[Transcribed page contents]
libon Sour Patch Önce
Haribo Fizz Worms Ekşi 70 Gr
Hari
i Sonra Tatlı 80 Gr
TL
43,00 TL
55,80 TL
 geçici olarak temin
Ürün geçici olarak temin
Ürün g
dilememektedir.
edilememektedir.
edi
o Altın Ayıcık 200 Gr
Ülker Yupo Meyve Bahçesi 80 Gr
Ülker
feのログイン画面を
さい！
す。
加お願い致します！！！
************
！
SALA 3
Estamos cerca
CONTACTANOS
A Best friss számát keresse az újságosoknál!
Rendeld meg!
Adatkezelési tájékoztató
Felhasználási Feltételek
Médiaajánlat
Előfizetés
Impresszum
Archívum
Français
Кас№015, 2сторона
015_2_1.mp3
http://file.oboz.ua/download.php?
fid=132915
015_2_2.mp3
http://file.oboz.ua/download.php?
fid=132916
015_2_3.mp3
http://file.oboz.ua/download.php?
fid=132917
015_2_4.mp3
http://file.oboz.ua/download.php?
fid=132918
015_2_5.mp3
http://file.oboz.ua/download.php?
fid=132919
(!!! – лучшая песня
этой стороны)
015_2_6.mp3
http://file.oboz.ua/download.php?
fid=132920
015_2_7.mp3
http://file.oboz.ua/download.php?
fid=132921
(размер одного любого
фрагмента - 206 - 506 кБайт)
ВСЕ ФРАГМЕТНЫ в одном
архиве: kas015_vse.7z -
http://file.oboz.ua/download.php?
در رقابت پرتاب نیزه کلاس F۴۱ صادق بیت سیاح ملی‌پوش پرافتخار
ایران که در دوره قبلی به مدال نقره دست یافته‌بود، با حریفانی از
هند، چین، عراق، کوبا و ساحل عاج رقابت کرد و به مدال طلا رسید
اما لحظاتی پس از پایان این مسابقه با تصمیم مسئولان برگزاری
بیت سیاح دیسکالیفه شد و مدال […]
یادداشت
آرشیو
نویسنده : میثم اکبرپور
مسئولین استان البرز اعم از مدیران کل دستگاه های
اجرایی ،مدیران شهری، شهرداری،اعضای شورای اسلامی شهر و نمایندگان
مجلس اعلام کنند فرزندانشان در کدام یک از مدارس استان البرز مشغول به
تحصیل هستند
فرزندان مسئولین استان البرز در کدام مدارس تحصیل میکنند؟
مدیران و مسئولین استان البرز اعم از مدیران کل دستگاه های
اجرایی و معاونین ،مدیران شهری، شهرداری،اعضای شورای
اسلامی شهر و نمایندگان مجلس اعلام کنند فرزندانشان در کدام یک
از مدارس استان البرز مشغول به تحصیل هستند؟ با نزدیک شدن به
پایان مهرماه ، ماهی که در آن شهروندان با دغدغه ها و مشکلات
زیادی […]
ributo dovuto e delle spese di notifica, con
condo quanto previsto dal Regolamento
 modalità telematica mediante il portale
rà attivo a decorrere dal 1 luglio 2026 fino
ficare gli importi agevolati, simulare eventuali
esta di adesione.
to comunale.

## AIM OF THE TASK
Give again exactly, and only, the lines above starting at the one with "در رقابت پرتاب" and ending at the one with "condo quanto previsto dal Regolamento".

## OUTPUT FOR THIS EXERCISE
در رقابت پرتاب نیزه کلاس F۴۱ صادق بیت سیاح ملی‌پوش پرافتخار
ایران که در دوره قبلی به مدال نقره دست یافته‌بود، با حریفانی از
هند، چین، عراق، کوبا و ساحل عاج رقابت کرد و به مدال طلا رسید
اما لحظاتی پس از پایان این مسابقه با تصمیم مسئولان برگزاری
بیت سیاح دیسکالیفه شد و مدال […]
یادداشت
آرشیو
نویسنده : میثم اکبرپور
مسئولین استان البرز اعم از مدیران کل دستگاه های
اجرایی ،مدیران شهری، شهرداری،اعضای شورای اسلامی شهر و نمایندگان
مجلس اعلام کنند فرزندانشان در کدام یک از مدارس استان البرز مشغول به
تحصیل هستند
فرزندان مسئولین استان البرز در کدام مدارس تحصیل میکنند؟
مدیران و مسئولین استان البرز اعم از مدیران کل دستگاه های
اجرایی و معاونین ،مدیران شهری، شهرداری،اعضای شورای
اسلامی شهر و نمایندگان مجلس اعلام کنند فرزندانشان در کدام یک
از مدارس استان البرز مشغول به تحصیل هستند؟ با نزدیک شدن به
پایان مهرماه ، ماهی که در آن شهروندان با دغدغه ها و مشکلات
زیادی […]
ributo dovuto e delle spese di notifica, con
condo quanto previsto dal Regolamento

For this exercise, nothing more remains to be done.